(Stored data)

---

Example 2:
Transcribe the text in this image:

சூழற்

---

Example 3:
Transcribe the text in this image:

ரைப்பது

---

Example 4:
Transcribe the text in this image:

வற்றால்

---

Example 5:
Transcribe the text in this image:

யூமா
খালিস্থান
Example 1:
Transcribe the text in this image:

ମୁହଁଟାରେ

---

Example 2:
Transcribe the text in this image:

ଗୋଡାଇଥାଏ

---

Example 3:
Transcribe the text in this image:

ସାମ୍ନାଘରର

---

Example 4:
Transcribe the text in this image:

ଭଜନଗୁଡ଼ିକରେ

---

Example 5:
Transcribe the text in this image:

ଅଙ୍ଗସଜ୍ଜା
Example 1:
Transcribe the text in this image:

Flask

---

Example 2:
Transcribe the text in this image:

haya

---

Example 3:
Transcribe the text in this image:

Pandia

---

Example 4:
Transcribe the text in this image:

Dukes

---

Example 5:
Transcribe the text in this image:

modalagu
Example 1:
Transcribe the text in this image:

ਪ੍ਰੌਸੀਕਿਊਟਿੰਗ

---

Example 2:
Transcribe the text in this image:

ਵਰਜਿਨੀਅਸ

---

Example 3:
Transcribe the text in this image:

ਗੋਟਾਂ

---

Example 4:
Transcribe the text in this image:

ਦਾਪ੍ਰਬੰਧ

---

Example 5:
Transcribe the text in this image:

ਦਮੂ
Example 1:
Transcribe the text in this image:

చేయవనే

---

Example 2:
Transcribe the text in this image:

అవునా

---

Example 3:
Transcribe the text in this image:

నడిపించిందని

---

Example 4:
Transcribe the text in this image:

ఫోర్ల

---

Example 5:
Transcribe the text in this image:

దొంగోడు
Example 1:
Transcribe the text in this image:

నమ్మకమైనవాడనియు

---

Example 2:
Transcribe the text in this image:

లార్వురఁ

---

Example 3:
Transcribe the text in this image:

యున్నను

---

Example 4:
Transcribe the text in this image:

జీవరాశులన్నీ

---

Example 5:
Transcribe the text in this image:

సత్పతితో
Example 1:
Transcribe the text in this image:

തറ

— AIM OF THE EXERCISE —
Line by line, please copy the records above exactly.

— SOLUTION —
---

Example 2:
Transcribe the text in this image:

சூழற்

---

Example 3:
Transcribe the text in this image:

ரைப்பது

---

Example 4:
Transcribe the text in this image:

வற்றால்

---

Example 5:
Transcribe the text in this image:

யூமா
খালিস্থান
Example 1:
Transcribe the text in this image:

ମୁହଁଟାରେ

---

Example 2:
Transcribe the text in this image:

ଗୋଡାଇଥାଏ

---

Example 3:
Transcribe the text in this image:

ସାମ୍ନାଘରର

---

Example 4:
Transcribe the text in this image:

ଭଜନଗୁଡ଼ିକରେ

---

Example 5:
Transcribe the text in this image:

ଅଙ୍ଗସଜ୍ଜା
Example 1:
Transcribe the text in this image:

Flask

---

Example 2:
Transcribe the text in this image:

haya

---

Example 3:
Transcribe the text in this image:

Pandia

---

Example 4:
Transcribe the text in this image:

Dukes

---

Example 5:
Transcribe the text in this image:

modalagu
Example 1:
Transcribe the text in this image:

ਪ੍ਰੌਸੀਕਿਊਟਿੰਗ

---

Example 2:
Transcribe the text in this image:

ਵਰਜਿਨੀਅਸ

---

Example 3:
Transcribe the text in this image:

ਗੋਟਾਂ

---

Example 4:
Transcribe the text in this image:

ਦਾਪ੍ਰਬੰਧ

---

Example 5:
Transcribe the text in this image:

ਦਮੂ
Example 1:
Transcribe the text in this image:

చేయవనే

---

Example 2:
Transcribe the text in this image:

అవునా

---

Example 3:
Transcribe the text in this image:

నడిపించిందని

---

Example 4:
Transcribe the text in this image:

ఫోర్ల

---

Example 5:
Transcribe the text in this image:

దొంగోడు
Example 1:
Transcribe the text in this image:

నమ్మకమైనవాడనియు

---

Example 2:
Transcribe the text in this image:

లార్వురఁ

---

Example 3:
Transcribe the text in this image:

యున్నను

---

Example 4:
Transcribe the text in this image:

జీవరాశులన్నీ

---

Example 5:
Transcribe the text in this image:

సత్పతితో
Example 1:
Transcribe the text in this image:

തറ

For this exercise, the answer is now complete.